The impact of the solar irradiation level on the thermal efficiency enhancement for flow rate equal to 150 L min−1, inlet temperature equal to 600 K and Cu nanoparticle

Conclusions

The objective of this work is to investigate the utilization of nanofluids in parabolic trough collectors. The module of LS-2 PTC is examined with a developed thermal model in EES. Six different nanoparticles are examined with Syltherm 800 as the base fluid for concentrations up to 6%. The inlet temperature level, the flow rate and the solar irradiation level are the investigated parameters, as well as the nanoparticle concentration. Moreover, a new evaluation index for the nanofluid evaluation in solar collectors is introduced. The most important findings of this work are listed below:

  • The Cu nanoparticle is found to lead to higher thermal efficiency enhancement while the SiO2 to the lowest. The thermal conductivity of the nanoparticles is found to be a determining factor in the respective nanofluid performance.

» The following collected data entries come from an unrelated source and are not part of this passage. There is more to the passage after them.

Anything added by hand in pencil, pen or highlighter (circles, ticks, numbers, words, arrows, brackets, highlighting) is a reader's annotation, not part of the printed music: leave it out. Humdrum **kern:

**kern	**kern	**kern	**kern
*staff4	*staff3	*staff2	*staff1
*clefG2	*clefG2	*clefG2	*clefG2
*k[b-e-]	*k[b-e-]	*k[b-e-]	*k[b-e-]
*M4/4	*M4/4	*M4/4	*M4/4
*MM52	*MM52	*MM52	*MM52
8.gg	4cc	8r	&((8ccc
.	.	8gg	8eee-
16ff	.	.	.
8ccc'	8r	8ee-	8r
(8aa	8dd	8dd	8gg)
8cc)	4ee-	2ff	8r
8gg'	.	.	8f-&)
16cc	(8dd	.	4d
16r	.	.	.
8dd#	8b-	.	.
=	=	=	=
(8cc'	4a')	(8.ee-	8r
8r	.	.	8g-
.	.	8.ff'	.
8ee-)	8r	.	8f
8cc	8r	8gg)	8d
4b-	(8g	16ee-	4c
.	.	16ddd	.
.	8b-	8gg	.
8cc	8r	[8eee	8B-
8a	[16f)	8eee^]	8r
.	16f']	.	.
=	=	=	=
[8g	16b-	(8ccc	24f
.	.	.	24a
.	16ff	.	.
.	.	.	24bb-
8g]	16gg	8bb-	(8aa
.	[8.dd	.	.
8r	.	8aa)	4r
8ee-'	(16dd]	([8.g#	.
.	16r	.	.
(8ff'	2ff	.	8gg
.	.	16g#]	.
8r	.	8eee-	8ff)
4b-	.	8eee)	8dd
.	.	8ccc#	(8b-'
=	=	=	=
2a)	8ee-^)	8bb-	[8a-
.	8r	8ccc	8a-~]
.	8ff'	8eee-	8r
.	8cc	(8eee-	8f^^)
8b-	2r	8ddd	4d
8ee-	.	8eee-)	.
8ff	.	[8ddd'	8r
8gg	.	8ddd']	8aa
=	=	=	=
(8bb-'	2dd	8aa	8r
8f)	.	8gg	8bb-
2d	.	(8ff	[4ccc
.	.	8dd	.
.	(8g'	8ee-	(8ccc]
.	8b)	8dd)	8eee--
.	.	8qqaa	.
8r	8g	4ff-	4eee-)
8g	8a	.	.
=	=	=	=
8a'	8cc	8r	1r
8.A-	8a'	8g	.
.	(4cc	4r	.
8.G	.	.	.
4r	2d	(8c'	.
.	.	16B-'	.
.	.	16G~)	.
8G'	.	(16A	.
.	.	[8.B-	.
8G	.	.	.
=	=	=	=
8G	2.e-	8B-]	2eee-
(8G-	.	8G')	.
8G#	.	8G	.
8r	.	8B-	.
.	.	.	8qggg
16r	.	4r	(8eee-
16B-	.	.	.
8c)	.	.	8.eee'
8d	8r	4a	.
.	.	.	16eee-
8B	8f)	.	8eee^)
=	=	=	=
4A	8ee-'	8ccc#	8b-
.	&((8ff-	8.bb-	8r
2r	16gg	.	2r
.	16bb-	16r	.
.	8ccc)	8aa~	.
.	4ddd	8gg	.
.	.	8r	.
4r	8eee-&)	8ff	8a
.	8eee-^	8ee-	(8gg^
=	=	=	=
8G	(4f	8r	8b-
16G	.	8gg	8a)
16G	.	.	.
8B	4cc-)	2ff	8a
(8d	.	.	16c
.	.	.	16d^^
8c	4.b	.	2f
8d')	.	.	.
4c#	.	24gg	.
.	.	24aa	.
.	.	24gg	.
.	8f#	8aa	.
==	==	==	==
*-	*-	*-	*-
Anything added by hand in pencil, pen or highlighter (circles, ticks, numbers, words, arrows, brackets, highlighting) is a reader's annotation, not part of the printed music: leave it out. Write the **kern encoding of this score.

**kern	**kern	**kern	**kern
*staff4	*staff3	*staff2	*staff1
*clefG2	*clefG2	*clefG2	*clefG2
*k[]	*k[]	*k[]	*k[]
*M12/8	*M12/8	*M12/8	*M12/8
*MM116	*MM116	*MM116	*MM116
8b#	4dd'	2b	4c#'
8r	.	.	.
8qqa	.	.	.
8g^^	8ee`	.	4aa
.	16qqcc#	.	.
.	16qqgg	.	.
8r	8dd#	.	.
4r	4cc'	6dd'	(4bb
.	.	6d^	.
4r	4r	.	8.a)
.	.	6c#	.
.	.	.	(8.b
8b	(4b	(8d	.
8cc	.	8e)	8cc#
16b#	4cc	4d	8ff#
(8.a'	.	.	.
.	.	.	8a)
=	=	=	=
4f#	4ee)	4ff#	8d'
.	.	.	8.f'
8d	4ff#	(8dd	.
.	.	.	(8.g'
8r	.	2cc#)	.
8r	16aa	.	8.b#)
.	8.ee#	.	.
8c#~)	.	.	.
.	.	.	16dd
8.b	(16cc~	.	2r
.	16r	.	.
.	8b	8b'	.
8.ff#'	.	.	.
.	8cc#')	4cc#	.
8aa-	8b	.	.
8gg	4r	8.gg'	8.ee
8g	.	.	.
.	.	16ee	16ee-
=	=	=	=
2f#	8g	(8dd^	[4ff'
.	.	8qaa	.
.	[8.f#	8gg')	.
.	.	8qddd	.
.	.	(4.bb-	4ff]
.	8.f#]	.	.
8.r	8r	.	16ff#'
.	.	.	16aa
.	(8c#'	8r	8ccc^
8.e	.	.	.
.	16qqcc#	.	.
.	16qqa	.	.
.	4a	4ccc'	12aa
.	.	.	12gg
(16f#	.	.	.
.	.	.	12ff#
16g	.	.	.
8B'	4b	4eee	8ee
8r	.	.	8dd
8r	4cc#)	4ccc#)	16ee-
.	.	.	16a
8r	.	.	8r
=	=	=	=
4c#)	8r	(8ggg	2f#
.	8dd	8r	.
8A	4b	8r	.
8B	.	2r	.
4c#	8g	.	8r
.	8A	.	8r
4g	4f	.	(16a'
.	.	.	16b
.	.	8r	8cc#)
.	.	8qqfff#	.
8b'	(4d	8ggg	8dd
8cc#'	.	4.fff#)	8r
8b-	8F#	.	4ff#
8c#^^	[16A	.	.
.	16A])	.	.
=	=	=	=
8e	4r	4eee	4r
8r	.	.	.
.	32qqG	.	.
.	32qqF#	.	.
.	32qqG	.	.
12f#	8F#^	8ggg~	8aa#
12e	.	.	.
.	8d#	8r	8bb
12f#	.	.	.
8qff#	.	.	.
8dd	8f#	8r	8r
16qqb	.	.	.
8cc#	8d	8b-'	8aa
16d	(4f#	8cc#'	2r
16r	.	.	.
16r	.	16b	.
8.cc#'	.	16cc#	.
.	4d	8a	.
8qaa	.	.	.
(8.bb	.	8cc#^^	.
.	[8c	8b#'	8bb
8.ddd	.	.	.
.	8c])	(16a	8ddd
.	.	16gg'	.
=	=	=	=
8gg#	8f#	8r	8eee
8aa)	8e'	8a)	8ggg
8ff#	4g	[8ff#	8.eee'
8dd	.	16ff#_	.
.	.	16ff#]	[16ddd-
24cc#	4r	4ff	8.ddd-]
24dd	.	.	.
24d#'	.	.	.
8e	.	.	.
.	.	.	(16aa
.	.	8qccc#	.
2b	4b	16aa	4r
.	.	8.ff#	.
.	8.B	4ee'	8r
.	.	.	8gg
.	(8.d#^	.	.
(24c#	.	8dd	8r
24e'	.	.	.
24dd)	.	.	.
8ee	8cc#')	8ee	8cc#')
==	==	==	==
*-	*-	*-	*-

  • Higher concentration ratio is found to be beneficial for all the examined operating conditions. However, after 4% nanoparticle concentration, the thermal efficiency enhancement does not present high increasing rate.

  • The thermal efficiency margin is found to be higher for low flow rates and higher inlet temperatures. Thus, the use of nanofluids is recommended in the cases with these operating conditions. Practically, the use of nanofluids is recommended in cases with higher thermal losses because of the higher thermal efficiency enhancement margin.

  • It is found that the impact of the solar irradiation level has a negligible impact on the thermal efficiency enhancement.

  • The maximum thermal efficiency enhancement is found to be 2.2% for 6% Cu concentration, flow rate 50 L min−1 and inlet temperature 600 K. On the other hand, the thermal efficiency enhancement margin for high flow rates and low temperature is approximately negligible.

  • The suggested index for the evaluation of the performance enhancement is found to be directly connected with the thermal efficiency enhancement. Thus, its adoption can be made. This index takes into consideration the heat transfer coefficient, the density-specific heat capacity product and the flow rate level.